Anecdotally, many people who take homeopathic medicines report positive results.
“Seventy to 90 percent of patients report significant benefits from treatment,” Bell reports.
Fior in Lombard says, “In practice, we see these things seem to work quite well.”
No recalls here
The last word on homeopathy may be “safety.” Parents of small children recently watched in frustration as drugstores pulled cough syrups off the shelves; patients who took Heparin and Vioxx have worried as pharmaceutical manufacturers pulled those drugs off the market for safety reasons.
“Homeopathy is very safe and nontoxic. It’s even safer than herbal medicines, because of the dilution,” says Fior.

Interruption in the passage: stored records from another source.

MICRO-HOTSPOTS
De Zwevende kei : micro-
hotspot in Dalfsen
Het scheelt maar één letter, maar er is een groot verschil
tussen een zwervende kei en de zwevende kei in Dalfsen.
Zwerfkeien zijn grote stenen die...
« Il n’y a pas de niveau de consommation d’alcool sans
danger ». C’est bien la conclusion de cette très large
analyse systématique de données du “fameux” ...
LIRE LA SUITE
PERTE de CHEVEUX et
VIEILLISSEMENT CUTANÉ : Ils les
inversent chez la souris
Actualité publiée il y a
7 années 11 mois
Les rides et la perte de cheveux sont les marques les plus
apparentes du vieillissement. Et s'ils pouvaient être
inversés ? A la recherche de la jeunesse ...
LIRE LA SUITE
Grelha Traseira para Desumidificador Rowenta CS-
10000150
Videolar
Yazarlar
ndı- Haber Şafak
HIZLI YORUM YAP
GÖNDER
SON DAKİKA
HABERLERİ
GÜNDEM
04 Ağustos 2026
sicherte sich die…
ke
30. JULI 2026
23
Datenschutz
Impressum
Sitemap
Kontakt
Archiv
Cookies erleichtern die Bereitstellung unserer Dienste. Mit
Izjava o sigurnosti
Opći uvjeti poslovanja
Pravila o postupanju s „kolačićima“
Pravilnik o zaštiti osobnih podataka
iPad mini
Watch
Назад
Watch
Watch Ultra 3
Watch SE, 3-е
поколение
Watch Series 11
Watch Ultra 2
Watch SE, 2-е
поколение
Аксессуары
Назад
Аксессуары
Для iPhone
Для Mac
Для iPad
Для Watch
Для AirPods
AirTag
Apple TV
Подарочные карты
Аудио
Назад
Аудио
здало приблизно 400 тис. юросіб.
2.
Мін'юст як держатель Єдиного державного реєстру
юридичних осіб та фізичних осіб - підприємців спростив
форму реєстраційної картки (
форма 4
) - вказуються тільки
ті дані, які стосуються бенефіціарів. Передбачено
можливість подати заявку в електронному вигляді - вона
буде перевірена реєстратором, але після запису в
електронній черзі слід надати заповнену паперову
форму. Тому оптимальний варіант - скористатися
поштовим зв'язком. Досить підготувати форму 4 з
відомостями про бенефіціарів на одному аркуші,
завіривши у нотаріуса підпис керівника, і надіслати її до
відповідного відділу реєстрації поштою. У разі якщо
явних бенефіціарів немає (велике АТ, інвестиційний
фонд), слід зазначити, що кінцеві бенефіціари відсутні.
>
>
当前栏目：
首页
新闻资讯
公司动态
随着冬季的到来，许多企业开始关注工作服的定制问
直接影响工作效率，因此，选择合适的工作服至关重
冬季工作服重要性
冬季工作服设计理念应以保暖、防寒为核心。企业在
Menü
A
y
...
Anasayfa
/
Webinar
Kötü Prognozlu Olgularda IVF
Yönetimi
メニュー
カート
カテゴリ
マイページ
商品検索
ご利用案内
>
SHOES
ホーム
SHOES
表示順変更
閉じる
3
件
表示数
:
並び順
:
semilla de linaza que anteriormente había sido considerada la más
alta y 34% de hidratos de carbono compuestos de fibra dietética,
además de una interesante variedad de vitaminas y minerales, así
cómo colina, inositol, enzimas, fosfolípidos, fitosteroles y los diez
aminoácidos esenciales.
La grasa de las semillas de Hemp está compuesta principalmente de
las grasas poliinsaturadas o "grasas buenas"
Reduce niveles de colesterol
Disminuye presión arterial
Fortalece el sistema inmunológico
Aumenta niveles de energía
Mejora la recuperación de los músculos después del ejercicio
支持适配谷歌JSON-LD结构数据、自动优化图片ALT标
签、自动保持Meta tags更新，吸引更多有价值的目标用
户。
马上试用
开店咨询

That makes it one of the few choices for pregnant women and newborns.
Practitioners say that while drug interaction poses a risk if a patient is taking more than one pharmaceutical, this is not a risk with homeopathic medicines due to their gentleness.
“By the time you’re on five drugs, you’ve doubled your risk of a drug interaction,” Fior says. “By nine medications, you’ve tripled your risk.”
Fior says he can sometimes find one homeopathic remedy to treat all of a patient’s symptoms – such as respiratory allergies, eczema and asthma – instead of the two or three pharmaceuticals they had been taking.
“This is a great moment for medicine,” says Gold. “We can make it nontoxic – or at least a lot less toxic.”